**About this task**
From the line with "Visit Lucidya's Trust Center" through the final line of the entries below, write out each line exactly and nothing else.
——
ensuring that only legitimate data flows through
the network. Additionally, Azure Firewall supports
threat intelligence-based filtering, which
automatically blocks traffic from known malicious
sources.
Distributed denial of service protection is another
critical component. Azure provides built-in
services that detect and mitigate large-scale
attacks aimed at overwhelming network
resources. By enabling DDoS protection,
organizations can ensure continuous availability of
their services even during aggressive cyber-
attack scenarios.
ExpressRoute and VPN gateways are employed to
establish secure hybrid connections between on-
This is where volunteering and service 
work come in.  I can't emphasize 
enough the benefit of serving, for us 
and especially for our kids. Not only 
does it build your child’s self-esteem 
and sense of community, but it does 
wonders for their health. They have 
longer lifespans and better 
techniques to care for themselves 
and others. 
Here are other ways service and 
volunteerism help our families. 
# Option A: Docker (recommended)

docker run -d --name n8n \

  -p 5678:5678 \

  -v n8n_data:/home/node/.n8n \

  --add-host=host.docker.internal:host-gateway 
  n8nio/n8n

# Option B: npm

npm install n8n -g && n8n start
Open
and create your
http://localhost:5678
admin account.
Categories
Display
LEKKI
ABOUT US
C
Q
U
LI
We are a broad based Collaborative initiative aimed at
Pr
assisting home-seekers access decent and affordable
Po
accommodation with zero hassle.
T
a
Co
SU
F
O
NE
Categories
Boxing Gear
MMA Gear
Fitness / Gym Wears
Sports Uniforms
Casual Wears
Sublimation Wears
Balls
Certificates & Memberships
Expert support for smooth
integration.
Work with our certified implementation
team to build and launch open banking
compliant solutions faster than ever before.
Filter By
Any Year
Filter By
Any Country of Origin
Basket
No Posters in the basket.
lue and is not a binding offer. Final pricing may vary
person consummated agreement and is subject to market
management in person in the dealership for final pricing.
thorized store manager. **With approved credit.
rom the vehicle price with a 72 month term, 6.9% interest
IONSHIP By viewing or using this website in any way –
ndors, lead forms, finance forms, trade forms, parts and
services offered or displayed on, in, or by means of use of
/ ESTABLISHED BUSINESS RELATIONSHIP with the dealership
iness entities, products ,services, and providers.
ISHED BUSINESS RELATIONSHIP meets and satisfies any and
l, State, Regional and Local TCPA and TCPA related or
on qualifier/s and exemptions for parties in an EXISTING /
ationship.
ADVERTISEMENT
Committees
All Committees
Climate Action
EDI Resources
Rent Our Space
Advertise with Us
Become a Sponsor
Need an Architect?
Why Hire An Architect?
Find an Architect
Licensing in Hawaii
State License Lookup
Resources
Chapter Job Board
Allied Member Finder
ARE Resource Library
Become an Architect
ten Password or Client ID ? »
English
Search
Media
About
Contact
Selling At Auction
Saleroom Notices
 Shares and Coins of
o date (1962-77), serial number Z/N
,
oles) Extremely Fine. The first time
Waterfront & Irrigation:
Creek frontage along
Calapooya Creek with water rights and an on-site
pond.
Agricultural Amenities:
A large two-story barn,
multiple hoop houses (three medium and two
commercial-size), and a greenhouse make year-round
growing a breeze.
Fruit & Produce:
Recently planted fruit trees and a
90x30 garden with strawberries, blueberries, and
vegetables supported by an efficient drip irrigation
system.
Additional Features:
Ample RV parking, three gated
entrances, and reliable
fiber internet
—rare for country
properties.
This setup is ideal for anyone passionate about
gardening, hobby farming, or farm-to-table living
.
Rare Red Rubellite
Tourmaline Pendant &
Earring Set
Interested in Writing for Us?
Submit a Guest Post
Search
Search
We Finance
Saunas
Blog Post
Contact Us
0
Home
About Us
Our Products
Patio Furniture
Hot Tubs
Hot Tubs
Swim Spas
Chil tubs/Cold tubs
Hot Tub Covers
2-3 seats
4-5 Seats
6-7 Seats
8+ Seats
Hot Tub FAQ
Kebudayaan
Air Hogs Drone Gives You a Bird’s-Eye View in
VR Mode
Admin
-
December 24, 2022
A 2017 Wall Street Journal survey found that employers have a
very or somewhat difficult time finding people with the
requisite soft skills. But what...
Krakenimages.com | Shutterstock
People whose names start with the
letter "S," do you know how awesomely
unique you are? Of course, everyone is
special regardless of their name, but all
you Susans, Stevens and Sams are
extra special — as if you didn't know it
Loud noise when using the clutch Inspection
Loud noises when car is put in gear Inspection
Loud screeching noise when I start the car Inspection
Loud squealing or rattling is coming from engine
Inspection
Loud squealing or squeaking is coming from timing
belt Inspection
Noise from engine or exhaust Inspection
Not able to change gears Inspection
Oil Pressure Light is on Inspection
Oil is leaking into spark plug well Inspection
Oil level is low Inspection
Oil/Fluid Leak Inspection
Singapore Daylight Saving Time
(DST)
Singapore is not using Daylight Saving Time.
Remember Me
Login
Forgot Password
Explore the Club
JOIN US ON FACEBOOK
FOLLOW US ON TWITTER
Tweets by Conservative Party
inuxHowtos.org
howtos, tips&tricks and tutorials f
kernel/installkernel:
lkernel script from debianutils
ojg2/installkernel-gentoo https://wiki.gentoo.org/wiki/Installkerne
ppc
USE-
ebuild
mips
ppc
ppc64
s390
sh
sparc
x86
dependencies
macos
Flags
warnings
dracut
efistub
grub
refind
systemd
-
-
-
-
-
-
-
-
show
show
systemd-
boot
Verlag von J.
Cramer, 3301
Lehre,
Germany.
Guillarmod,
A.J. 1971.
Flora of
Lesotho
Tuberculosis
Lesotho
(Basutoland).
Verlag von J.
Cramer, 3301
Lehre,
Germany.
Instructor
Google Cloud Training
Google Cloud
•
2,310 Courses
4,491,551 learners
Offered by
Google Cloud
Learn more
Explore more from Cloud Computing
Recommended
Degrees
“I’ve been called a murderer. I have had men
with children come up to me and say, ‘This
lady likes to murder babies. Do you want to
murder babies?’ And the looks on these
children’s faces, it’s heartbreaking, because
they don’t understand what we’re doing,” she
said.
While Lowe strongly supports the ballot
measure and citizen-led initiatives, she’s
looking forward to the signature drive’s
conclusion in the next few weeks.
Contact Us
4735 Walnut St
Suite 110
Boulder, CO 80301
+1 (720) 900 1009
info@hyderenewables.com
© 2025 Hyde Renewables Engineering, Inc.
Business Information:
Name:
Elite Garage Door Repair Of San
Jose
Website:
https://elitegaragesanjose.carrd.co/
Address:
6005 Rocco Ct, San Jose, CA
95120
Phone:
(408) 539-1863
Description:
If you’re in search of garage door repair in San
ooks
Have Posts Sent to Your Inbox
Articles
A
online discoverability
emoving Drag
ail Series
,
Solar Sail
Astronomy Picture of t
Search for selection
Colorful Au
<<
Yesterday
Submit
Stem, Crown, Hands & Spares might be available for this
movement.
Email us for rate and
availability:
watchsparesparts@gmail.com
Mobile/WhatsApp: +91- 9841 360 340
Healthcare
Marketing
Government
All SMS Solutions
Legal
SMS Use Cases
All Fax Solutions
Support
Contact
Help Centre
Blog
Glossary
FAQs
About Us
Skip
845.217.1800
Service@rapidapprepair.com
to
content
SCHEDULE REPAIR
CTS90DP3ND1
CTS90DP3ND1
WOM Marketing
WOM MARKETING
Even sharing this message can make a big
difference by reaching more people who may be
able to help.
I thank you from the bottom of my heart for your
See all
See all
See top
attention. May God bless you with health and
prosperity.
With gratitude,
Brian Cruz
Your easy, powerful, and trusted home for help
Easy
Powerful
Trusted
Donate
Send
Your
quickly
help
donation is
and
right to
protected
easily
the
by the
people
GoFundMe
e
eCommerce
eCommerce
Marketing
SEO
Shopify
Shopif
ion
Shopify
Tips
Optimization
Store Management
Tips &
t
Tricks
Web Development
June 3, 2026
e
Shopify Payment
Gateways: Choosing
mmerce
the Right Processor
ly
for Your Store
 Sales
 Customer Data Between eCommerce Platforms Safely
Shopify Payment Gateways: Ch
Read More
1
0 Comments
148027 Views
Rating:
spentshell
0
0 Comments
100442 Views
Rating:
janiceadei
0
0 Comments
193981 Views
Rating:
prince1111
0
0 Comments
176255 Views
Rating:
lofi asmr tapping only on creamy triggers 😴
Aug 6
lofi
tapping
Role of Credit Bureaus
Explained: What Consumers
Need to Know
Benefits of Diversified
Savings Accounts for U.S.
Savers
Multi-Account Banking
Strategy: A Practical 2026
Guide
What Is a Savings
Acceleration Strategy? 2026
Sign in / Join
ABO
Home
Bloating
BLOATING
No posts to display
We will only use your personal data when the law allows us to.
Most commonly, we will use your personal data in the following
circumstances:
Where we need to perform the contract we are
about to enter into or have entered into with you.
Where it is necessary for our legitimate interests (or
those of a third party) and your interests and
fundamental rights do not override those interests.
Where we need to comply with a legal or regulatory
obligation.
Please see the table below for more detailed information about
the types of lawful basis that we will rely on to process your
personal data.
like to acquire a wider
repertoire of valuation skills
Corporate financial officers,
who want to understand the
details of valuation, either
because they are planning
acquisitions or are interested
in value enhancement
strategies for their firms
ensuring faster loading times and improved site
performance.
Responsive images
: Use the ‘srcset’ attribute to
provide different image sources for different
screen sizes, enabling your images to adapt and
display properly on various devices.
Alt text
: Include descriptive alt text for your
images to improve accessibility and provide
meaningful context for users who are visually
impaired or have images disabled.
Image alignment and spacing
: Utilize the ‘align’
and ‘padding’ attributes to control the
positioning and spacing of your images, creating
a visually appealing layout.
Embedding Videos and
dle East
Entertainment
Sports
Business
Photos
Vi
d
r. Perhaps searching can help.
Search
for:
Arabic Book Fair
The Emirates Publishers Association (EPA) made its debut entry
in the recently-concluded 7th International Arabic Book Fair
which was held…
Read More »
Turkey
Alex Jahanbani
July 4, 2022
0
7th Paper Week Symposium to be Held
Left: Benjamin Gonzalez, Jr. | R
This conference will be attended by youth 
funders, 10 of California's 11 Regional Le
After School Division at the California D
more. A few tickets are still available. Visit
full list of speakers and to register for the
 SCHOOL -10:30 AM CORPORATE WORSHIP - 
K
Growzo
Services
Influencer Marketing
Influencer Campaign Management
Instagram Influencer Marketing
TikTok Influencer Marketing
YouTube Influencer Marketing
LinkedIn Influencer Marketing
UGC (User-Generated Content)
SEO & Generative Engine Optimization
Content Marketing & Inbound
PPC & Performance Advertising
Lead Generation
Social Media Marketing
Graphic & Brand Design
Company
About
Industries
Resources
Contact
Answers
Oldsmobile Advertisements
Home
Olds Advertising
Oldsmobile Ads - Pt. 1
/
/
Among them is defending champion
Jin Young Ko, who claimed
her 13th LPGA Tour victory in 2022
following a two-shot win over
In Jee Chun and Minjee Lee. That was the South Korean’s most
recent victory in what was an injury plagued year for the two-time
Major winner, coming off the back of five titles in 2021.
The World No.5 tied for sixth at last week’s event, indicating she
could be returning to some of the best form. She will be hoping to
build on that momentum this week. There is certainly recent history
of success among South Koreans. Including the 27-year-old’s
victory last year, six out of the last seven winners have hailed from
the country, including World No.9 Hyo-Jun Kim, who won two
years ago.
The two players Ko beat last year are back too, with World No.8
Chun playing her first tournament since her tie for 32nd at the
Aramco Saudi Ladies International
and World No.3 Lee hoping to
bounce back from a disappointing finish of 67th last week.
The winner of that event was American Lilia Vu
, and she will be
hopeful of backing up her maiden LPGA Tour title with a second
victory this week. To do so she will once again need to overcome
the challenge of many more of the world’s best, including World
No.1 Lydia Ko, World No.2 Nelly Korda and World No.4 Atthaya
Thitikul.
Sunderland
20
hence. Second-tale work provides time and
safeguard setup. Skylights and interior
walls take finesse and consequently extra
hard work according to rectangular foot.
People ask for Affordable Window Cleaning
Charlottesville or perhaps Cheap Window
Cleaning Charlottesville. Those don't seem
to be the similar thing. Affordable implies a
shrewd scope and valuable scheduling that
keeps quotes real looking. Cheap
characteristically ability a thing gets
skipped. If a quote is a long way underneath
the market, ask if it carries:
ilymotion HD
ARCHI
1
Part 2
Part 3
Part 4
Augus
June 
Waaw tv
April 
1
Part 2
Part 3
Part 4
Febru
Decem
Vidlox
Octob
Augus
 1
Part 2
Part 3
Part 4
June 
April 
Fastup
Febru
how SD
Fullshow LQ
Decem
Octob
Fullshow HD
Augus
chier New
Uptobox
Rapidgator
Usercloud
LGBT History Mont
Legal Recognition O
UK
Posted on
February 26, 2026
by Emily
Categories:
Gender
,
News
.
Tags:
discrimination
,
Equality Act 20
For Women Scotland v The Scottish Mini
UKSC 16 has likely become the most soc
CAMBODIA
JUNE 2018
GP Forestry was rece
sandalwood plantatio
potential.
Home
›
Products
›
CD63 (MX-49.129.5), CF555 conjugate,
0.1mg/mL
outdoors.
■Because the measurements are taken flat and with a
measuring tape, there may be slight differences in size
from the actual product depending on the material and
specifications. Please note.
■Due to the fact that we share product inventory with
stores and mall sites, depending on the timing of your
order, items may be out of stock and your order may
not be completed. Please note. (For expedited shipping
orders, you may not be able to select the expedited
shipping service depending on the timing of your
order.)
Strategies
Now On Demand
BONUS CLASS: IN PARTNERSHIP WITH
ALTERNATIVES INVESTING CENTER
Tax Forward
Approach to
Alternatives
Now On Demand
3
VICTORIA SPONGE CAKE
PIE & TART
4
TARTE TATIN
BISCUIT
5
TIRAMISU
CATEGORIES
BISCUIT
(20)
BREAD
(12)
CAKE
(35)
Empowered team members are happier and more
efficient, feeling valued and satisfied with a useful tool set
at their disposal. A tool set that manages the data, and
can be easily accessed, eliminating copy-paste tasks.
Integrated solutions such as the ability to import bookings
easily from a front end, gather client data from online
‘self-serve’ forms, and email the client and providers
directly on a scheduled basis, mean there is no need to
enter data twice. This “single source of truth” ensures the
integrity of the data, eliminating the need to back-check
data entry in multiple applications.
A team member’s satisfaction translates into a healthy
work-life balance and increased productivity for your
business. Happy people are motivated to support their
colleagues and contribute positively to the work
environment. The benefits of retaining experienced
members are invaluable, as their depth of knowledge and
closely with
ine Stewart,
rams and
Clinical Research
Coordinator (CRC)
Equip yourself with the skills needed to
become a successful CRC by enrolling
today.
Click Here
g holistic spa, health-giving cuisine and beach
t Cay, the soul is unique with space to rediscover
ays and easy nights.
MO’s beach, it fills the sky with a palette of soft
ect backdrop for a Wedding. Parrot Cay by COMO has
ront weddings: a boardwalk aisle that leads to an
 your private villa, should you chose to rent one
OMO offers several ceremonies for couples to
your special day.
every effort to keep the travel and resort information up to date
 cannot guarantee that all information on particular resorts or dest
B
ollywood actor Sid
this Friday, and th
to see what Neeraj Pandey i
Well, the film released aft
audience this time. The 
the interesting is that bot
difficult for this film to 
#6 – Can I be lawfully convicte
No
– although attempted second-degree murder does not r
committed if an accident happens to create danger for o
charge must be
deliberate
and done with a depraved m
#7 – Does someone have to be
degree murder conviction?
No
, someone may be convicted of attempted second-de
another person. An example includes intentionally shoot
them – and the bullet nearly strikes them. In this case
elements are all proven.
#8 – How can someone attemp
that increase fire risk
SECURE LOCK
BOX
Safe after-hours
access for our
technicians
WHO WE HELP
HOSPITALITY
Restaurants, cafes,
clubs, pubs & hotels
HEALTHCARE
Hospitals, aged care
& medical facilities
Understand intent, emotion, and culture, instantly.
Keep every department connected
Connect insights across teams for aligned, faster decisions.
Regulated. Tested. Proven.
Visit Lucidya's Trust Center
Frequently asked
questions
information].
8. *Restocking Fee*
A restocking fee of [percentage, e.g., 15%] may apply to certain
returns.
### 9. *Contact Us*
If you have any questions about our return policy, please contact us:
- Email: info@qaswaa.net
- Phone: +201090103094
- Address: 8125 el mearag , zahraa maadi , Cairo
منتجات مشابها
——
**Solution for this problem**
Visit Lucidya's Trust Center
Frequently asked
questions
information].
8. *Restocking Fee*
A restocking fee of [percentage, e.g., 15%] may apply to certain
returns.
### 9. *Contact Us*
If you have any questions about our return policy, please contact us:
- Email: info@qaswaa.net
- Phone: +201090103094
- Address: 8125 el mearag , zahraa maadi , Cairo
منتجات مشابها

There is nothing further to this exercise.